Corrigan Park
- Address: Whiterock Road, Belfast
- Location: Northern Ireland
- Coordinates: 54°35′33″N 5°58′38″W﻿ / ﻿54.59237°N 5.97736°W
- Owner: St John's
- Capacity: 2,100 (2021) 3,700 (600 seated) (2021–present)
- Surface: Grass

Construction
- Opened: 12 September 1926
- Renovated: 2001 2020–2021
- Expanded: 2020–2021

Tenant
- Antrim GAA

= Corrigan Park =

Sports ground in Antrim

Corrigan Park is a Gaelic games ground on the Whiterock Road in west Belfast that served as the main venue for GAA in Belfast until the opening of Casement Park in 1953. It is named in honour of John Corrigan (1881–1916), who was secretary of the Antrim County Board when Antrim won Ulster Senior Hurling Championship titles between 1909 and 1913.

It is home to St John's GAA club and also hosts Ulster club and colleges matches.

==History==
===Development===
The ground was officially opened in 1926. In the late 1920s, additional improvements were built at the ground, including a new stand, player facilities and an entrance from Whiterock Road.

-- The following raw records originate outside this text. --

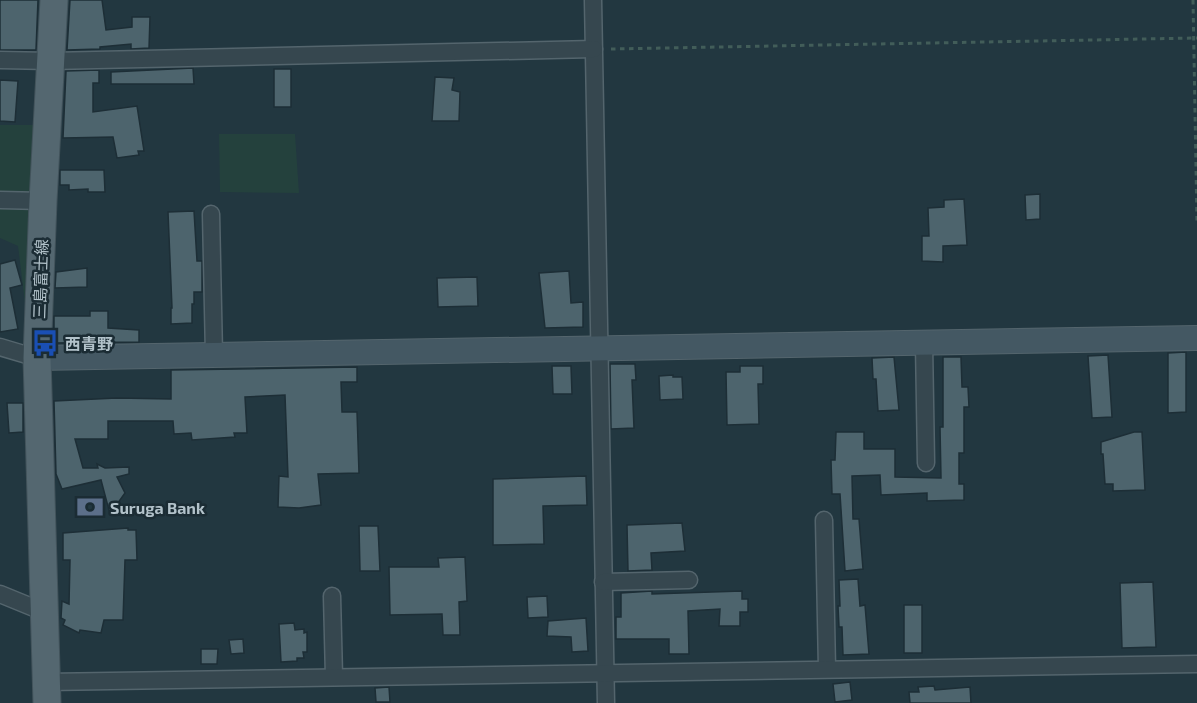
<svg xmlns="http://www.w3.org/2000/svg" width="1197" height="703" font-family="'Exo 2','Noto Sans JP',sans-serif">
<rect width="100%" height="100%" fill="#223740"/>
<g fill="#24413d">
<path d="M0,125H39L35,194L0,193Z"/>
<path d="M219,134H295L299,193L220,192Z"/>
<path d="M0,205L36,206L32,304L25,303L18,246L0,238Z"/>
</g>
<g fill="#4d646d" stroke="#1d2e36" stroke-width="1.5">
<path d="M0,0H38L36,50H0Z"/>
<path d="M70,0H102L106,30L132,27V17H150L149,48L131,49V44L100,47V49L67,50Z"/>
<path d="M193,68L194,84H111V72Z"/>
<rect x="274" y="69" width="17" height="38"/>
<path d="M99,70V83H93V112L137,106L144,151H138L139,155L117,158L113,137L63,138L66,71Z"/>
<path d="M435,77L454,78L452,90L460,92L459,121H432Z"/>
<path d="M0,80L18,81L15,122L0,121Z"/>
<path d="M60,170H104L105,192H88V189L69,190V185H60Z"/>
<path d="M1040,194V219L1026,220L1025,195Z"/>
<path d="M964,199L967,245L943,246V262L922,261V236H929L928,208L944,207V200Z"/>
<path d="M194,211L197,261H202V292H194V304H192V323L171,324V308H172L168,212Z"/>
<path d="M15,260L22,285L10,288L18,329L0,332V264Z"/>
<path d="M87,268V287L55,288L56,272Z"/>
<path d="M569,271L571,303L583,302V327L545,328L539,273Z"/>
<path d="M477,277L478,306L438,307L437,278Z"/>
<path d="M90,311H108V328L139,330V342L54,343V316H90Z"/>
<path d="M1186,352V412L1168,413V353Z"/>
<path d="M1108,355L1112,417L1092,418L1088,356Z"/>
<path d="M894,357L899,410L878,411L876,379H873L872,358Z"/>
<path d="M943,357H961L962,387H968L969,407H964V453H959V484H964V500L927,501V493L881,495L880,475L852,476L853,519H859L863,569L845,571L840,494H832L831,460H835L836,432H864V449H895V477L941,478L940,427H943Z"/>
<path d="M610,364H635L636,380H632L634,428L611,429Z"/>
<path d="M552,366H571L572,394H553Z"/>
<path d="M740,366H763V384H758L759,424L727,425L726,372H740Z"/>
<path d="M357,367V382H341L342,412H357L359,473L318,474L321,505L299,508L278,507L279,476L288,477L285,395L245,397L247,433H234L235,437L192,440L191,433L174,434L173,421H108V439H75L83,468H98L97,464L105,468L129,467V474L117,477L125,493L110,514L101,480L62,489L56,474L54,401L117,398L171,399V370Z"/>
<path d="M673,375V377H682L683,399L660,400L659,376Z"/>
<path d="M7,403H23V432L9,433Z"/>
<path d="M1134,432H1142L1145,490L1113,491V484H1105L1103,454H1101V442Z"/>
<path d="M586,476L587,505L543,506L544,544L493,545V479Z"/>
<path d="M682,523L685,551L651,553L652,570L628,571L627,525Z"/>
<path d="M359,526H378L380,571H360Z"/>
<path d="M128,528V530H136L137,560H125L123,620H104L101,633L80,630L79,633L63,625L65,620L61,618L62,601L69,604L70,560H63V533Z"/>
<path d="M465,557L467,601L459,602L460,635H443L442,614L390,615L389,567H439L438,558Z"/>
<path d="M858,579L860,606L865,605L869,654L843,655L842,627H839L838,606H840L839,580Z"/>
<path d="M1153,582L1156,647L1122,648L1120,583Z"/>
<path d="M652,591V594L742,591V599H748V612H740V626H719L720,609L688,611L689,654H669V639H616V617H621V593Z"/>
<path d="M547,596L548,617L528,618L527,597Z"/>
<rect x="904" y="605" width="18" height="48"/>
<path d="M586,618L588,651L572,652L571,637L547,636L548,621Z"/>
<path d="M294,623L295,630L304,629V633L307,632V652H303L304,658H297V661L281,662L279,624Z"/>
<path d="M243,639L244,653L231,654L229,640Z"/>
<path d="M201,649H218L217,664H201Z"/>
<path d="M850,682L852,700L835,702L833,684Z"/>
<path d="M934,686L935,690L970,687L971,703H910L909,692H919L918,687Z"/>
<path d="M389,687L390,702H376L375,688Z"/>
</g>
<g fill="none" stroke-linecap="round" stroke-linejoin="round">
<defs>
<g id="street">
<path d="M593,0L606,703"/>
<path d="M0,60L51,61L594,49"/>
<path d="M0,200L43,201"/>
<path d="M211,214L214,355"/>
<path d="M924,343L926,463"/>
<path d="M0,347L37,358"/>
<path d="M824,520L827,669"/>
<path d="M603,582L689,580"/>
<path d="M0,594L44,612"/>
<path d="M332,596L334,677"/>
<path d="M46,682L1197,664"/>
</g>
<path id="secondary" d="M37,358L1197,338"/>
<path id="primary" d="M47,703L37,358L43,201L54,0"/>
</defs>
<use href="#street" stroke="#54656d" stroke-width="19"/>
<use href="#secondary" stroke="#54656d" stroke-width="26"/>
<use href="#primary" stroke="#42535b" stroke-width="29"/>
<g stroke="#425d59" stroke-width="3" stroke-dasharray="4.5 4.5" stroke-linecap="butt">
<path d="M1193,0L1197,224"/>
<path d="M611,49L1197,38"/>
</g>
<use href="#street" stroke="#36474f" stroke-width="16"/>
<use href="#secondary" stroke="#445863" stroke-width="24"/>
<use href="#primary" stroke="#546770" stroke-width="27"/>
</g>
<defs>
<symbol id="bus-bare" viewBox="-9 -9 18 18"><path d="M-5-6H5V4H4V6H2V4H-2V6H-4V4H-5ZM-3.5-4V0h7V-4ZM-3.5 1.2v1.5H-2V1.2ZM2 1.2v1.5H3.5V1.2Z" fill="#1a4fb4" stroke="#1b2c34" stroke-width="2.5" paint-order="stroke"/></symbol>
<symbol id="bank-bare" viewBox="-9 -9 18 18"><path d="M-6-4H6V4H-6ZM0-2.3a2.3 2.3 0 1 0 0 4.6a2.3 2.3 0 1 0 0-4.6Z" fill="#5c6f8a" stroke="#1b2c34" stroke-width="2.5" paint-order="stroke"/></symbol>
</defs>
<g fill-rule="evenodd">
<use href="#bus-bare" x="26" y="324" width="38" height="38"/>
<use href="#bank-bare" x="71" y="488" width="38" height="38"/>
</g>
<g text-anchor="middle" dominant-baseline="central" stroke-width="5" stroke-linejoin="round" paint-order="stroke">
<g font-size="16" fill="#b2c2ca" stroke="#1b2c34">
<text transform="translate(40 279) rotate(-88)">三島富士線</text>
</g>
<g font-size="16" font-weight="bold" fill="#b2c2ca" stroke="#1b2c34" text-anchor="start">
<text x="65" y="343">西青野</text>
<text x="110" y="507">Suruga Bank</text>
</g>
</g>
</svg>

While, following the opening of Casement Park in 1953, it was suggested that the county board might sell Corrigan Park, control of the ground was transferred to St John's GAA club. The club undertook a number of developments at the ground in the 1950s and 1970s.

In 2021, following extensive renovations which included the construction of a 600-seat stand and terracing, the capacity of the park increased from 2,100 to 3,700.

===Hurling===
Corrigan Park was associated with the run of the Antrim hurling team to the final of the 1943 All-Ireland Senior Hurling Championship. The ground staged the quarter-final in which Antrim beat Galway and the semi-final in which Antrim beat Kilkenny, both unexpected results at the time. Its tight, confined space was regarded as being advantageous to the home side in those matches.

===Football===
Among the major football championship matches it staged were the Cavan-Antrim Ulster championship semi-finals of 1930, 1931 and 1949. Its last major provincial football championship match was Antrim v Donegal in the Ulster championship of 1952.

Corrigan Park also hosted Antrim's Round 2 Qualifier defeat to Kildare in the 2019 All-Ireland Senior Football Championship.

===Camogie===
Corrigan Park staged the All Ireland Camogie finals of 1944, 1946, and 1947, two of which were won by Antrim, and also several of Antrim's semi-finals. It became known as the "home of camogie" during this period.